É fundamental que o médico geneticista e o médico da fertilização in vitro que estão acompanhando o casal trabalhem de forma bem articulada com o laboratório de genética que vai realizar o exame. Os riscos da fertilização in vitro por injeção intracitoplasmática de espermatozoide e os custos de todo o processo devem ser informados diretamente pela equipe executora.


Dr. Salmo Raskin:

O Diagnóstico Genético pré-implantação (PGD) não é a única alternativa, mas sem dúvida é uma alternativa muito interessante para evitar o nascimento de um filho com Neurofibromatose.  
A técnica já foi testada por mais de duas décadas, e em mãos bem treinadas, é bastante confiável.
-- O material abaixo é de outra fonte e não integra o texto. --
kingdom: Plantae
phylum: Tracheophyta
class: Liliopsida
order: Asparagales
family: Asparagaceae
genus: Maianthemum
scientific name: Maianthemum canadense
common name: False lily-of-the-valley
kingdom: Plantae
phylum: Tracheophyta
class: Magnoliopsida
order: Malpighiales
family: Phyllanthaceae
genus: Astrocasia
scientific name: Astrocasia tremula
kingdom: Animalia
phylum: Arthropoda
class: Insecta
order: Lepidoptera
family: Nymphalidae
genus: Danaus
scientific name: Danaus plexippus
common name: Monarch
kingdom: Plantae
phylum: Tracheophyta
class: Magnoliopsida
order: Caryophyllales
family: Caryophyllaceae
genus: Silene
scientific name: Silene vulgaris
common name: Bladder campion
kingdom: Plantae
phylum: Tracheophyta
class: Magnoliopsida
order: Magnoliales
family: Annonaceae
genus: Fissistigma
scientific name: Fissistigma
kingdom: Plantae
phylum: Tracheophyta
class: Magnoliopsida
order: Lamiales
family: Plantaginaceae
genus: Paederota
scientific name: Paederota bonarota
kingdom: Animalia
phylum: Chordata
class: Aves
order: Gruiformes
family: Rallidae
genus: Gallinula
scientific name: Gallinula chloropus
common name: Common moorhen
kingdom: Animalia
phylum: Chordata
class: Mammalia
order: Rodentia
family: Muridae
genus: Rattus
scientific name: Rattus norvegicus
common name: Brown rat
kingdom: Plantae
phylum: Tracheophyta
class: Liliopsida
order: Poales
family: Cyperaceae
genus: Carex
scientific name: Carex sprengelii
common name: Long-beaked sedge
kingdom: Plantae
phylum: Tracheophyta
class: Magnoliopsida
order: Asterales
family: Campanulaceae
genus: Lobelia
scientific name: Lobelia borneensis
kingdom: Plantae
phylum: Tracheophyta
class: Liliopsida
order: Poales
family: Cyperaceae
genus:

Claro que há de se levar em conta que o procedimento de fertilização in vitro que antecede ao Diagnóstico Genético pré-implantação, é um procedimento complexo, sob todos os aspectos, em especial o emocional, e principalmente para a mulher. 

Todo o processo (fertilização in vitro seguida de Diagnóstico Genético pré-implantação) custa em torno de 20 a 30 mil reais, lembrando que às vezes é necessário repetir o processo (em parte ou integralmente), quando a gestação não se desenvolve. Outra alternativa médica seria a fecundação por meio da doação de gametas (espermatozoides ou óvulos) de uma pessoa sem NF1 para o casal com a doença.

DR LOR: 

É importante lembrar que aqueles casais onde um dos pais tem NF e desejam ser pais é possível a adoção.

Aproveitando que a Dra. Eugênia e o Dr. Salmo comentaram a questão dos custos financeiros para o PGD, lembro que, infelizmente, ainda não existe nenhum centro público de saúde no Brasil oferecendo o PDG pelo SUS, segundo o Dr. Selmo Geber, da Clínica Origen, em Belo Horizonte.

Por outro lado, dispomos agora da Portaria 199 do Ministério da Saúde sobre a obrigatoriedade do Sistema Único de Saúde prestar assistência integral às pessoas com Doenças Raras (o que inclui as neurofibromatoses). Considero que a paternidade e a maternidade sejam um direito de todos e a realização deste direito pode apresentar necessidades especiais no caso de determinadas doenças, como as neurofibromatoses, entre elas a necessidade de contar com a reprodução assistida.
  
No entanto, a Portaria 199 menciona o aconselhamento genético, mas não faz referência à reprodução assistida para portadores de Doenças Raras, o que precisa ser discutido entre as entidades envolvidas com a questão, incluindo o Ministério da Saúde.